Sa famille s'était toujours cachée d'avoir des ancêtres africains ou même orientaux. Cela n'aurait pas fait très distingué dans l'arbre généalogique. Eux, c'était les Dockés, les Juifs du duc, du duc de Lorraine. Le dénombrement de 1784 cite Benjamin Dockés, pauvre, né à Hatstatt. Il s'agit bien du grand-père de son mari, Armand Dockés mais on se garde bien de parler de tout cela. Elle, portait un nom de jeune fille colmarien imprononçable Heimendinger dont la famille sortait de Grüssenheim. Son père Marx Heimmendinger avait eu cinq enfants de Flore Bigard : deux fils Louis, Henri et trois filles Pauline, Juliette et Aline. Les trois filles ne sont pas mentionnées dans l'ouvrage de Salomon Picard et Joseph Bloch.
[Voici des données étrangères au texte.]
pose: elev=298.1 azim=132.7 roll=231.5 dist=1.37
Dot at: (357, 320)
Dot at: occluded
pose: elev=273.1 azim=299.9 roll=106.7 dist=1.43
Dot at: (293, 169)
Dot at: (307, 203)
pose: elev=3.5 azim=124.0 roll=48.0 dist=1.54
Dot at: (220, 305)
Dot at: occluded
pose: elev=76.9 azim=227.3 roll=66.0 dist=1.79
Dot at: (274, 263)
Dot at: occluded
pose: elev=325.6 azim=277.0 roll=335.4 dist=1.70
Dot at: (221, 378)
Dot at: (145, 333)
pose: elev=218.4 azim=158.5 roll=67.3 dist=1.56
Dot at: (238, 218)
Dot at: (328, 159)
Imaginez, Heimendinger, pour les gens du sud, ce nom sonnait étranger, un peu allemand. A Colmar, puis ensuite dans la petite ville vosgienne, Remiremont où jeune femme elle avait habité, elle était saluée, connue. «C'était quelqu'un». A Nîmes où sa famille s'était réfugiée à partir de 1940, elle répétait qu'elle n'était plus rien.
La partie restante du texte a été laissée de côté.